Work to be completed
If a line in the listing below includes the string "middle", pull it out.

Entries shown
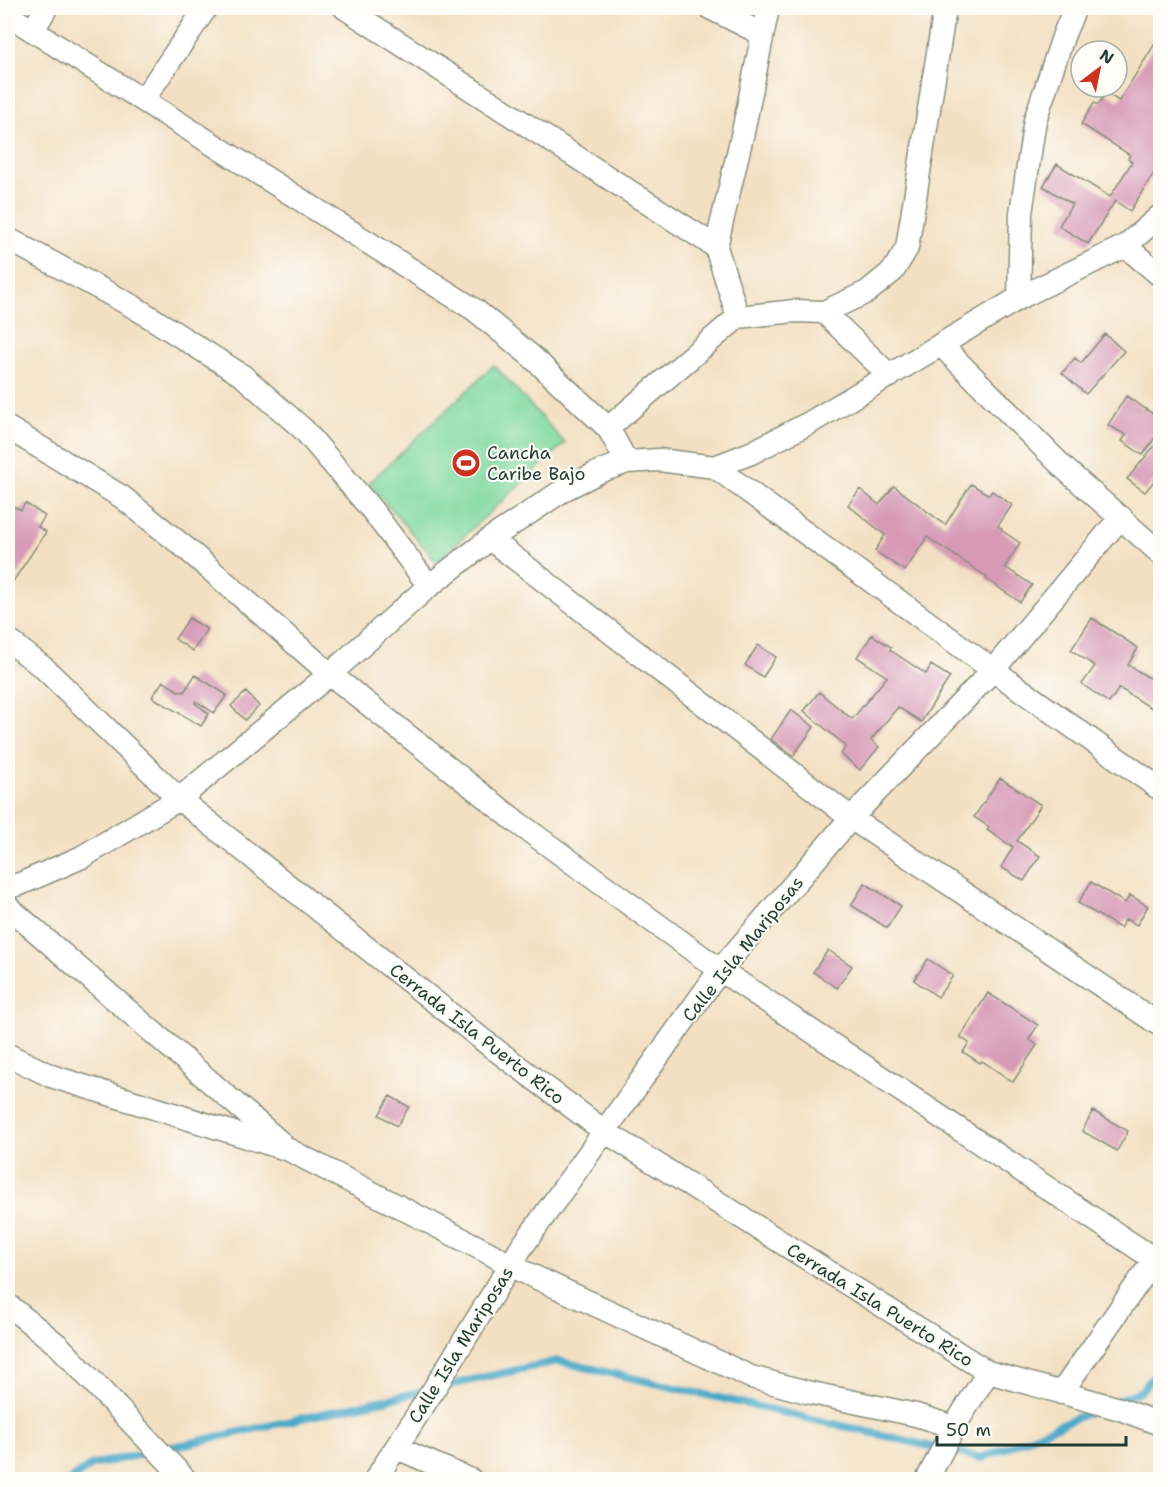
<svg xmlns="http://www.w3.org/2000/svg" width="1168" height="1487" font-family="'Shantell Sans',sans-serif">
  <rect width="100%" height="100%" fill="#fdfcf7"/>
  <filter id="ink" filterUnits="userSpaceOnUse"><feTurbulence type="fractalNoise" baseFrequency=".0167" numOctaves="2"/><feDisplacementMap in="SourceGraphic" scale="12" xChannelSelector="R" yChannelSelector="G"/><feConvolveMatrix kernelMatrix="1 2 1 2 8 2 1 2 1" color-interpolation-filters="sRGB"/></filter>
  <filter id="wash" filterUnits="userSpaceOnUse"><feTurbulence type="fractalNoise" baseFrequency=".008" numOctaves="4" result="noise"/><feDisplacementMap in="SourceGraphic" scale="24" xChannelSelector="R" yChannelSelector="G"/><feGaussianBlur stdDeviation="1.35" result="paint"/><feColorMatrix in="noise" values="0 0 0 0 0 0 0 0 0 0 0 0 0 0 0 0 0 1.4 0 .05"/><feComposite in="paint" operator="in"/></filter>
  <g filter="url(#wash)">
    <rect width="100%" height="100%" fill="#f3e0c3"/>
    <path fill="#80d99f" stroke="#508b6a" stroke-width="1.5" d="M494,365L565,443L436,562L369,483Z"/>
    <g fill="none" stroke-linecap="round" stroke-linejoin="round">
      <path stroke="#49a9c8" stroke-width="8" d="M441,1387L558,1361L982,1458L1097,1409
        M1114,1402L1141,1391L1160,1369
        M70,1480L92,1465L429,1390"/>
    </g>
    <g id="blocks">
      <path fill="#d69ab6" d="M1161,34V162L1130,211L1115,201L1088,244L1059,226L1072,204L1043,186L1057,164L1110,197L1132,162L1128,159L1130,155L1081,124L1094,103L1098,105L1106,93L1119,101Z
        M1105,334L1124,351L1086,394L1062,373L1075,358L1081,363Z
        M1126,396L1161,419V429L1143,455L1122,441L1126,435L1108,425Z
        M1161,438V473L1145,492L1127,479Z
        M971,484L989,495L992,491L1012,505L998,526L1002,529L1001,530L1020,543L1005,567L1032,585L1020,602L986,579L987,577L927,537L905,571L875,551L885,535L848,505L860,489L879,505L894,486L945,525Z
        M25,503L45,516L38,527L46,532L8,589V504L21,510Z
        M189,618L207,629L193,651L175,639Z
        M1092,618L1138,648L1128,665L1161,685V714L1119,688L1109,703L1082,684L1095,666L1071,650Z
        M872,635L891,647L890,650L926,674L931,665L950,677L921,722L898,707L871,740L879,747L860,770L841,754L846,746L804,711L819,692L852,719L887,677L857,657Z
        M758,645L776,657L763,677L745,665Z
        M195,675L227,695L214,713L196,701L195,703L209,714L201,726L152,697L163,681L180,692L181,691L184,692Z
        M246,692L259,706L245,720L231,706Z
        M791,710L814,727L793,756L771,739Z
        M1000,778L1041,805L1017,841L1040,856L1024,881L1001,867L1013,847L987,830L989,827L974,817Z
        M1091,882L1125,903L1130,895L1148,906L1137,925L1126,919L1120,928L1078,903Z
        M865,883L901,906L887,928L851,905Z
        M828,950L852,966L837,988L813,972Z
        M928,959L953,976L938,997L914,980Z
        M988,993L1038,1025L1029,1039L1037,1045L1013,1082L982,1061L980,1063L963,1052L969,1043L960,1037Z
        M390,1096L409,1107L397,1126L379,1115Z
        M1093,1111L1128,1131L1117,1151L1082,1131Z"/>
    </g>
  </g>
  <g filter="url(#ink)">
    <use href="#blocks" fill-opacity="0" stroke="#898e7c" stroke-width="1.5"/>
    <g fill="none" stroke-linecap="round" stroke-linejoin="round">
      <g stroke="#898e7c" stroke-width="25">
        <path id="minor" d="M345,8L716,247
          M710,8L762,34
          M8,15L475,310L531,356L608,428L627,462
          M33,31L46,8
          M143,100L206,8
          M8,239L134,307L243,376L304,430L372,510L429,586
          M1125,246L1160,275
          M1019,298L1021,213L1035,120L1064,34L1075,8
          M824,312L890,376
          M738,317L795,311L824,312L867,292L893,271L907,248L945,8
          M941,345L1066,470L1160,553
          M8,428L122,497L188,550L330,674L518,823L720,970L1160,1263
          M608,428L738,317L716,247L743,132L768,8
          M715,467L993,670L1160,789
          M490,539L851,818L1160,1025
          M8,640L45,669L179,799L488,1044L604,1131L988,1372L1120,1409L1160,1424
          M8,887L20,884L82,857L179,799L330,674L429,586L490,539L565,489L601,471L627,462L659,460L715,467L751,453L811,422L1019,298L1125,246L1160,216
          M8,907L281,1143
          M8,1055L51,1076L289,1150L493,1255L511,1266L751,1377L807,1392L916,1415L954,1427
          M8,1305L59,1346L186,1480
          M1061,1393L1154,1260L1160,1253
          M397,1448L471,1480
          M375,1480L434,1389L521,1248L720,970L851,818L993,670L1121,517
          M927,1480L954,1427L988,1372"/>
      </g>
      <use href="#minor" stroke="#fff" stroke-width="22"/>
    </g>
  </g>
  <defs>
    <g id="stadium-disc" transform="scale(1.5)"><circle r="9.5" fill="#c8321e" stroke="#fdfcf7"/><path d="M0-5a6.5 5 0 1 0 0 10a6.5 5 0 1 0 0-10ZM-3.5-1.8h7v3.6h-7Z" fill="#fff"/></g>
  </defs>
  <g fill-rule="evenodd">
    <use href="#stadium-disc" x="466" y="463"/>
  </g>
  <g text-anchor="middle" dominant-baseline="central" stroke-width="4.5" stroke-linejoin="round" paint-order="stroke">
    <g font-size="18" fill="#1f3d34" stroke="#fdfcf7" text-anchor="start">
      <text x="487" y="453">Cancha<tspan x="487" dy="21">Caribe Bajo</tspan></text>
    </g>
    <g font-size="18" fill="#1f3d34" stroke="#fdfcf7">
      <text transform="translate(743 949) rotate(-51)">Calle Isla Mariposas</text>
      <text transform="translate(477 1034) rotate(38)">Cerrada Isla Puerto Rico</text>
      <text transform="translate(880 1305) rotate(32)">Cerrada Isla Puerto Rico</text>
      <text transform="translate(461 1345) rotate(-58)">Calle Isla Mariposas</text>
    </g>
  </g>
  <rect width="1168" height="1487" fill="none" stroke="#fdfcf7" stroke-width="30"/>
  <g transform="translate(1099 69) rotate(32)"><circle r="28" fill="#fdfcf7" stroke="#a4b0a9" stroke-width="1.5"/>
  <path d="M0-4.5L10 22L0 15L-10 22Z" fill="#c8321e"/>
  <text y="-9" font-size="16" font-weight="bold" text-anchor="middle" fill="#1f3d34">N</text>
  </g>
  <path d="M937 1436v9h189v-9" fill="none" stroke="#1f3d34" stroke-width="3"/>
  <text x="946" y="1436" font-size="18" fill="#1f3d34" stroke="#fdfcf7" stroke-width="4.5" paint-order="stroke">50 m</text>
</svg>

Result of this exercise
  <g text-anchor="middle" dominant-baseline="central" stroke-width="4.5" stroke-linejoin="round" paint-order="stroke">
  <text y="-9" font-size="16" font-weight="bold" text-anchor="middle" fill="#1f3d34">N</text>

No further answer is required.